TORINO - Massimiliano Allegri a un punto dallo scudetto. Quarto consecutivo personale in bianconero, settimo per la formazione juventina. Domani allo stadio Olimpico di Roma con un pareggio festeggerebbero il titolo la Juve e l'aritmetica qualificazione in Champions League la Roma. «E' sempre Roma-Juve - dice - giocheremo davanti a uno stadio pieno. Dobbiamo raggiungere lo scudetto, loro vogliono la Champions. Se i ragazzi vogliono una settimana di vacanza in più devono vincere domani».

«Scudetto viziato? Non replico a De Laurentiis»
«Può dire ciò che vuole. Nel calcio ci vuole molto equilibrio se vogliamo iniziare un cammino di civilizzazione di tutto l'ambiente. Siamo responsabili di cosa succede fuori». Per il futuro c'è tempo: «I conti si tireranno nella prossima conferenza». Higuain giocherà con Dybala, Douglas Costada valutare. Gioca Szczesny. Qualcuno ha storto il naso sul gioco della Juve: «La cosa più difficile è quella di giocare bene e coniugare i risultati. La stagione è fatta di tanti episodi. Bisogna lavorare in funzione del risultato. Nessuno vuole giocare male. Ci sono degli allenatori che sono più bravi a fare alcune cose. Quando si allena una grande squadra. Complimenti al Napoli per il gioco e per quello che ha fatto. La Juventus ha avuto la bravura di rimanere calma dopo la partita con il Napoli, che ha fatto una grandissima stagione».
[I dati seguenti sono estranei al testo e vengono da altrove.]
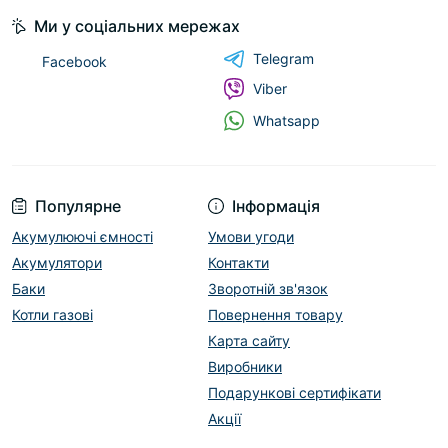
Ми у соціальних мережах
Telegram
Facebook
Viber
Whatsapp
Популярне
Інформація
Акумулюючі ємності
Умови угоди
Акумулятори
Контакти
Баки
Зворотній зв'язок
Котли газові
Повернення товару
Карта сайту
Виробники
Подарункові сертифікати
Акції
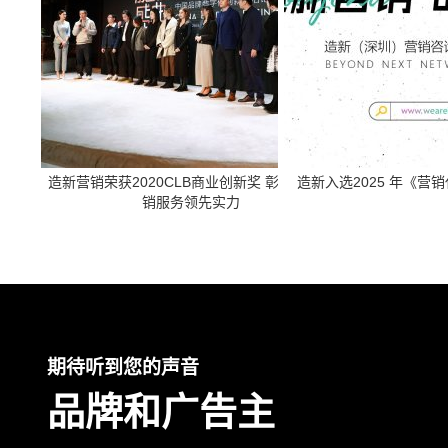
造新营销荣获2020CLB商业创新奖 彰显海外营
造新入选2025 年《营
销服务领先实力
期待听到您的声音
品牌和广告主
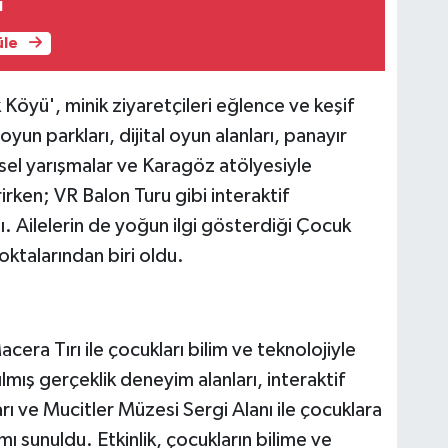
ı
üle
Köyü', minik ziyaretçileri eğlence ve keşif
yun parkları, dijital oyun alanları, panayır
eksel yarışmalar ve Karagöz atölyesiyle
irken; VR Balon Turu gibi interaktif
tı. Ailelerin de yoğun ilgi gösterdiği Çocuk
oktalarından biri oldu.
era Tırı ile çocukları bilim ve teknolojiyle
ılmış gerçeklik deneyim alanları, interaktif
ları ve Mucitler Müzesi Sergi Alanı ile çocuklara
ı sunuldu. Etkinlik, çocukların bilime ve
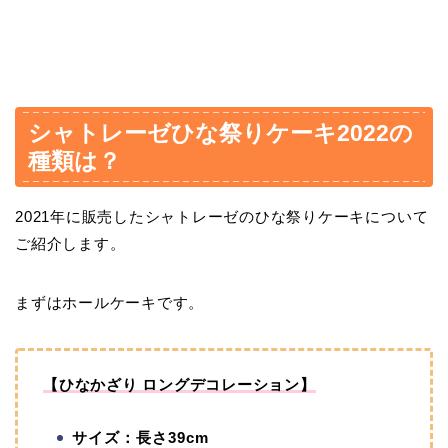
シャトレーゼひな祭りケーキ2022の
種類は？
2021年に販売したシャトレーゼのひな祭りケーキについて
ご紹介します。
まずはホールケーキです。
【ひなかざり ロングデコレーション】
サイズ：長さ39cm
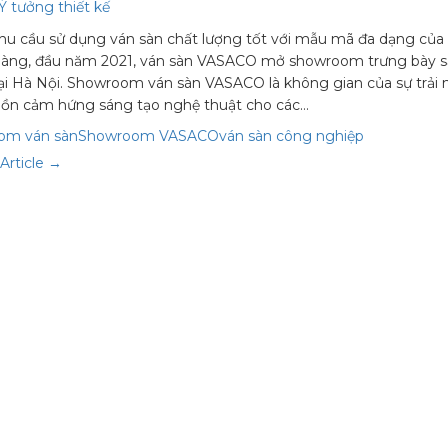
Ý tưởng thiết kế
hu cầu sử dụng ván sàn chất lượng tốt với mẫu mã đa dạng của
hàng, đầu năm 2021, ván sàn VASACO mở showroom trưng bày 
i Hà Nội. Showroom ván sàn VASACO là không gian của sự trải 
uồn cảm hứng sáng tạo nghệ thuật cho các…
om ván sàn
Showroom VASACO
ván sàn công nghiệp
Article →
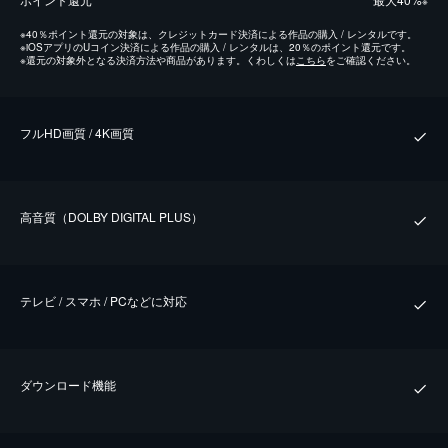
※
※
40％ポイント還元の対象は、クレジットカード決済による作品の購入 / レンタルです。
※
iOSアプリのUコイン決済による作品の購入 / レンタルは、20％のポイント還元です。
※
還元の対象外となる決済方法や商品があります。くわしくは
こちら
をご確認ください。
フルHD画質 / 4K画質
⾼⾳質（DOLBY DIGITAL PLUS）
テレビ / スマホ / PCなどに対応
ダウンロード機能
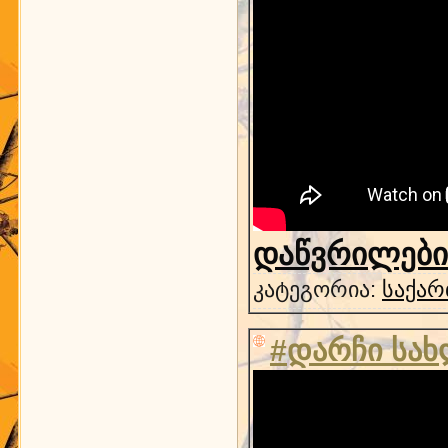
დაწვრილებით
კატეგორია:
საქარ
#დარჩი სა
«Mancini allenatore giusto per la nazionale»
Via libera alle seconde squadre e su Mancini ct aggiunge: «credo che sia l'uomo giusto per far ripartire il momento ma l'allenatore della Nazionale non può da solo risolvere tutti i problemi, Mancini ha fatto bene in Italia e fuori ma ci sono da fare cose anche esterne al suo lavoro per il calcio italiano del futuro, non si può risolvere tutto in un mese o in un anno».

Di Francesco: «Per raggiungere la Juve dovremo rinforzarci»
Basta un punto alla Roma di Eusebio Di Francesco per ottenere l'aritmetica qualificazione alla Champions League del prossimo anno. Punto da conquistare domani contro la Juventus all'Olimpico. «E' una partita delicata - dice il tecnico giallorosso - Abbiamo ancora un obiettivo importante e vogliamo mantenere il terzo posto». Tra la Roma e la Juve ci sono 18 punti. Per ridurre il gap «Dobbiamo dare continuità ad un certo tipo di squadra. La Juve ha continuità e abitudine a vincere, la Roma è sempre stata dietro e non è che arrivo io e trovo la medicina per risolvere il problema. Dovremo rinforzarci dove siamo deficitari ma qualche passo avanti l'abbiamo fatto, anche su come abbiamo trattato le partite». Una Roma che ha avuto in Champions un ruolino molto diverso rispetto al campionato: «In casa abbiamo subito troppe sconfitte. L'Olimpico deve tornare fortino, la Juve costruisce tantissimo in caso. Spero che in futuro e anche domani miglioreremo il rendimento interno. Fuori casa ha fatto la differenza il rendimento della difesa». Favorevole alle squadre B: «Sarà un vantaggio, visto che i giovani cresceranno. Deve essere un valore aggiunto anche per la Serie C, sarà una vetrina per tutti. Sono per il cambiamento e per l'innovazione: in Spagna le cose sono cambiate e i giovani arrivano in prima squadra con un'esperienza diversa».